• [Excerpted records]
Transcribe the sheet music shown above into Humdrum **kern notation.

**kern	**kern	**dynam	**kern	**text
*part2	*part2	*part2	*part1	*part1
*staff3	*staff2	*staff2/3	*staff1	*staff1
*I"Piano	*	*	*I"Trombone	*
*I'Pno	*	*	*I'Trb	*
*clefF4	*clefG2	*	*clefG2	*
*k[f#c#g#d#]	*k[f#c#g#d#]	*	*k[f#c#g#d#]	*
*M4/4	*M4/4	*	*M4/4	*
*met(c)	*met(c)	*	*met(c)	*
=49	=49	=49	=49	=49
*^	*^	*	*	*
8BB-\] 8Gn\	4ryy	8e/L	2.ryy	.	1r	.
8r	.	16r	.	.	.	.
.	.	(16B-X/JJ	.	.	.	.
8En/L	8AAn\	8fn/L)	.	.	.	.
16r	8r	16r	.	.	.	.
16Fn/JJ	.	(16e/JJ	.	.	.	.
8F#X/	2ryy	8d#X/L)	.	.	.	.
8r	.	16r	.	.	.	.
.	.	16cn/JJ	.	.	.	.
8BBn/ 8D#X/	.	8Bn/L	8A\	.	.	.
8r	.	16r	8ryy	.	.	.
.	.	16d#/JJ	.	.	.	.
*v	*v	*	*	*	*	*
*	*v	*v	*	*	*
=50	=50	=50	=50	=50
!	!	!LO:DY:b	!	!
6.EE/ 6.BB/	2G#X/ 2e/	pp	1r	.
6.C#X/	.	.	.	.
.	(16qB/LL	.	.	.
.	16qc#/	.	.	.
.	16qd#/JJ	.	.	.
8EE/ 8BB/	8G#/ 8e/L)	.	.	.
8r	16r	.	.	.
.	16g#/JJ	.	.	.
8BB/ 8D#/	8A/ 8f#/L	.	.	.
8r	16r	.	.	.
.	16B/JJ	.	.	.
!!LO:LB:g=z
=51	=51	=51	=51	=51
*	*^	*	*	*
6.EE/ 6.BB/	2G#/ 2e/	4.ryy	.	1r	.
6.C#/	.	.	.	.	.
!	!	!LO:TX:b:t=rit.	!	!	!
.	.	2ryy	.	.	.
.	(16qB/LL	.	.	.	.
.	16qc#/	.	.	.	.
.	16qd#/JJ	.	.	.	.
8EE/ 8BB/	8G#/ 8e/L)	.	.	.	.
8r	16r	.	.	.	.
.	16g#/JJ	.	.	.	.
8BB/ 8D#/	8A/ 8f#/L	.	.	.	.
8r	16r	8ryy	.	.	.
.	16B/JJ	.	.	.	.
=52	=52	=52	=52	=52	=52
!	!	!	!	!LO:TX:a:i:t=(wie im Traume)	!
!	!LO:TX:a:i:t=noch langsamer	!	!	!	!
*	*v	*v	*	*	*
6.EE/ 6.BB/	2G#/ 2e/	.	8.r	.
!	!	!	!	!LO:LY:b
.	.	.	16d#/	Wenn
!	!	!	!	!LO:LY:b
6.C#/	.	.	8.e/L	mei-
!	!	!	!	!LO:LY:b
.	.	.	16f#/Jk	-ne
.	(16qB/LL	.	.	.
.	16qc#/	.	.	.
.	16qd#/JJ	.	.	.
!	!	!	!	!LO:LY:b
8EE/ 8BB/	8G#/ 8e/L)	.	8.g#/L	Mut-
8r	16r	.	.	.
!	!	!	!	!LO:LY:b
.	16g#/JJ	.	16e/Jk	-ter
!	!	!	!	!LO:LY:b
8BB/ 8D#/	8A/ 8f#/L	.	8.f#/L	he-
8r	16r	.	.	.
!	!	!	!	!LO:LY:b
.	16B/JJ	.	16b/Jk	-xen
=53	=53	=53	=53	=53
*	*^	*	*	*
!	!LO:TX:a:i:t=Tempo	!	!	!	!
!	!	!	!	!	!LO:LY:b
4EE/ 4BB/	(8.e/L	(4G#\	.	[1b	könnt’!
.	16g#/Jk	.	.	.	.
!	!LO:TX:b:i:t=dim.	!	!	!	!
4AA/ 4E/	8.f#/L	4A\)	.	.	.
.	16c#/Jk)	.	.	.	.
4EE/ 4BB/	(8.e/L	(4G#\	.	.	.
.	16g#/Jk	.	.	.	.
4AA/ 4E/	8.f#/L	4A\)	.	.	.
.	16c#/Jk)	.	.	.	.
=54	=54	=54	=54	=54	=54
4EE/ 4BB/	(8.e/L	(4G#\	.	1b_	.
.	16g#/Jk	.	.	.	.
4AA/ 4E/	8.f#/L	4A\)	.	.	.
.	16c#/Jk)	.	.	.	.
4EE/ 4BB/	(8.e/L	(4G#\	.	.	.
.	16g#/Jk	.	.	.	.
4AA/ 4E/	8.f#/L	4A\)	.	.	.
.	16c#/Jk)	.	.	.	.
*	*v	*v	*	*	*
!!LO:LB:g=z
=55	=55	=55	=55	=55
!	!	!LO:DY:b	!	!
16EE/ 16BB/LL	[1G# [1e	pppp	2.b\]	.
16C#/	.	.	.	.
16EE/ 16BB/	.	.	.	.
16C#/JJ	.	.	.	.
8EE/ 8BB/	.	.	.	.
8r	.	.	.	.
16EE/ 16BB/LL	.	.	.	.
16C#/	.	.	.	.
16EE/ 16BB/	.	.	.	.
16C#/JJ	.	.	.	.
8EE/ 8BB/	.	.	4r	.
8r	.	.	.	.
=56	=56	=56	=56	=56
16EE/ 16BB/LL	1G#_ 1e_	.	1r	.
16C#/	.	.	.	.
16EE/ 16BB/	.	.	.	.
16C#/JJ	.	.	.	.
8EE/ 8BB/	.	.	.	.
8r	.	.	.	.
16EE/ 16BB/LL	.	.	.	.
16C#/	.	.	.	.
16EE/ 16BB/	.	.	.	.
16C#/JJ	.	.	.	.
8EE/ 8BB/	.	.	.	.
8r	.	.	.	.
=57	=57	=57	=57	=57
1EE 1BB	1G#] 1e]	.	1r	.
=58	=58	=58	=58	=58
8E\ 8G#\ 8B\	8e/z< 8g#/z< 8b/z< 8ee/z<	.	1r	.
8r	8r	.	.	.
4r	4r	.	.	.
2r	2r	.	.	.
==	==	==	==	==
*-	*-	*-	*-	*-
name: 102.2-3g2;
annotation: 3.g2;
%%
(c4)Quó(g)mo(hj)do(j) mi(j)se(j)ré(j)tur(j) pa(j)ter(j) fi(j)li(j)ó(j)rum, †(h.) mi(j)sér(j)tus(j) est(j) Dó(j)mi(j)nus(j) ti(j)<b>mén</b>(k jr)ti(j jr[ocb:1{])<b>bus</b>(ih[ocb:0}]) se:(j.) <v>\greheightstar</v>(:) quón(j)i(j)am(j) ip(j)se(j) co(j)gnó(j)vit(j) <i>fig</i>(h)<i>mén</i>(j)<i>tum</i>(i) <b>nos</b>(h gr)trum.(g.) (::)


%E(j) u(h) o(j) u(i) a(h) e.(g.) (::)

• [Request]
Which lines of the records above contain the string "kern", with case counting? List each of those lines in full.

• [Solved problem]
Transcribe the sheet music shown above into Humdrum **kern notation.
**kern	**kern	**dynam	**kern	**text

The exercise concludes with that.